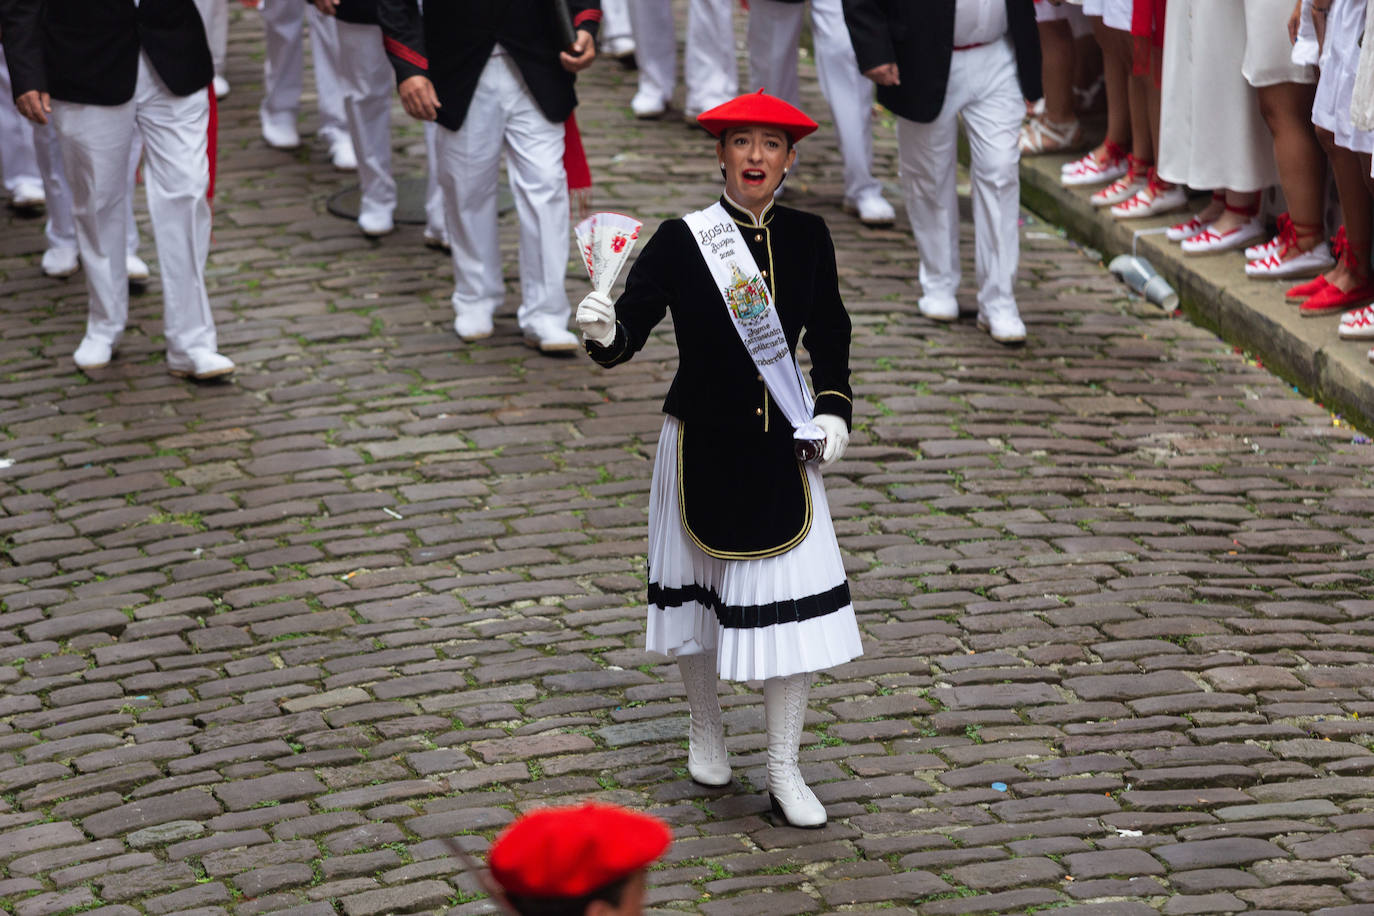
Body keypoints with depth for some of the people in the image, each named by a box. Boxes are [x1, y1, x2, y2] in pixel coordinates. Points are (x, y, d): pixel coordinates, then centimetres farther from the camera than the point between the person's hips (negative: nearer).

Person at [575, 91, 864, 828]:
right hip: (702, 446, -1)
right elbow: (629, 333, -16)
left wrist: (834, 408, -1)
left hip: (781, 450, 2)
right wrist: (604, 333, -38)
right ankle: (705, 728, 42)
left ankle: (784, 772, 11)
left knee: (793, 604, -2)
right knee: (698, 590, 15)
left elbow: (829, 333, 12)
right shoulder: (681, 242, -12)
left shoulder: (807, 238, -2)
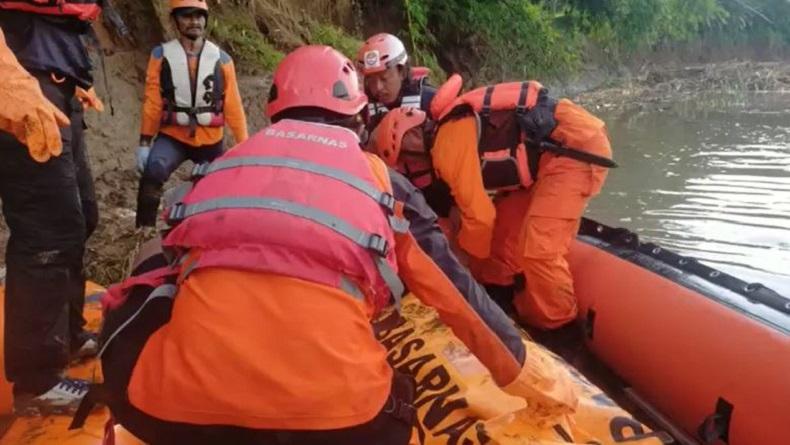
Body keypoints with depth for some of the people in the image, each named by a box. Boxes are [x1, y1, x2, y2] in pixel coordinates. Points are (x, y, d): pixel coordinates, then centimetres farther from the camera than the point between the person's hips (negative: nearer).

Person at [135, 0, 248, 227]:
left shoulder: (221, 59, -2)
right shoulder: (161, 55, -4)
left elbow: (233, 105, -2)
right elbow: (152, 102, -5)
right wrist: (144, 142, -9)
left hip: (210, 139, 2)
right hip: (172, 136, -2)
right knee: (152, 173, -29)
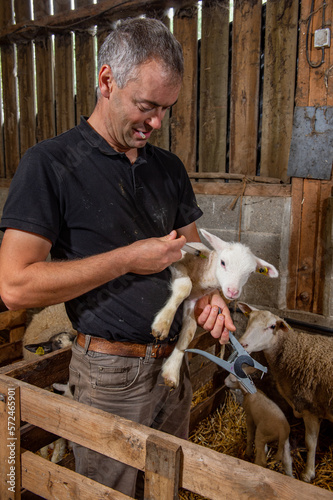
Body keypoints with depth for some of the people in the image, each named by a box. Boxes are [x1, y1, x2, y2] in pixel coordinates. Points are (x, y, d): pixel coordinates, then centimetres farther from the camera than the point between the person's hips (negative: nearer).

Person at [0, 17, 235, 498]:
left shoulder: (168, 167, 6)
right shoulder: (50, 164, -14)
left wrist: (206, 293, -9)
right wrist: (128, 259, -21)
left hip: (173, 362, 6)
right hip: (110, 373, -5)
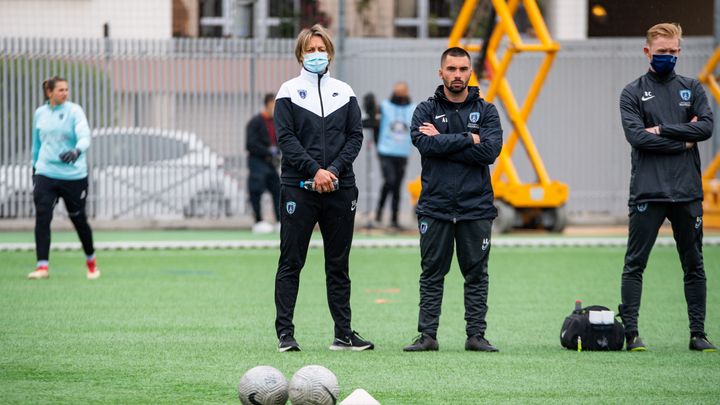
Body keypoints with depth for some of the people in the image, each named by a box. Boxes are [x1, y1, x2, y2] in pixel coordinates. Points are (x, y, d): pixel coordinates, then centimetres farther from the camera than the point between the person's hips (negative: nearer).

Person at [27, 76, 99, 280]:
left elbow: (84, 136, -19)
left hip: (73, 174, -2)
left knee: (78, 218, 9)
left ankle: (91, 261, 31)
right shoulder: (40, 114, 6)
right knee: (42, 217, -13)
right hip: (46, 173, 2)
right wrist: (35, 166, 27)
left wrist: (76, 151, -39)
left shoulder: (74, 111, -5)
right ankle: (42, 266, -13)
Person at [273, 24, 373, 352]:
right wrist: (315, 171, -14)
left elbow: (355, 136, 7)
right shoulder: (289, 91, 3)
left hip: (340, 187, 3)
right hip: (298, 187, -3)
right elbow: (285, 137, -5)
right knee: (291, 262, -3)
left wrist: (334, 170, -8)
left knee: (338, 264, 6)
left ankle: (343, 334, 10)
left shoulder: (345, 92, 12)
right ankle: (285, 333, -1)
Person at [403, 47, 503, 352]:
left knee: (476, 274, 4)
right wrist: (468, 139, -12)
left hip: (475, 207, 1)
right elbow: (426, 143, -14)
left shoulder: (485, 111, 7)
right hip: (435, 207, -1)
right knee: (432, 274, 3)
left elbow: (490, 150, -10)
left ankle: (476, 335, 9)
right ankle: (427, 335, 6)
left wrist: (444, 142, -10)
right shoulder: (426, 110, 6)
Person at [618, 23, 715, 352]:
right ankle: (631, 333, 1)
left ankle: (697, 333, 12)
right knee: (635, 265, -3)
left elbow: (706, 126, -3)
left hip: (687, 192, 3)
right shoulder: (632, 93, 4)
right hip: (647, 192, -3)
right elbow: (636, 136, -10)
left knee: (694, 266, 7)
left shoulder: (692, 89, 12)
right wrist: (683, 141, -7)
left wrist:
——————————
▸ Task goal
Retype exactly the lines from the one containing "left hip: (475, 207, 1)" through the last line of the records above, including both.

▸ Response area
left hip: (475, 207, 1)
right elbow: (426, 143, -14)
left shoulder: (485, 111, 7)
right hip: (435, 207, -1)
right knee: (432, 274, 3)
left elbow: (490, 150, -10)
left ankle: (476, 335, 9)
right ankle: (427, 335, 6)
left wrist: (444, 142, -10)
right shoulder: (426, 110, 6)
Person at [618, 23, 715, 352]:
right ankle: (631, 333, 1)
left ankle: (697, 333, 12)
right knee: (635, 265, -3)
left elbow: (706, 126, -3)
left hip: (687, 192, 3)
right shoulder: (632, 93, 4)
right hip: (647, 192, -3)
right elbow: (636, 136, -10)
left knee: (694, 266, 7)
left shoulder: (692, 89, 12)
right wrist: (683, 141, -7)
left wrist:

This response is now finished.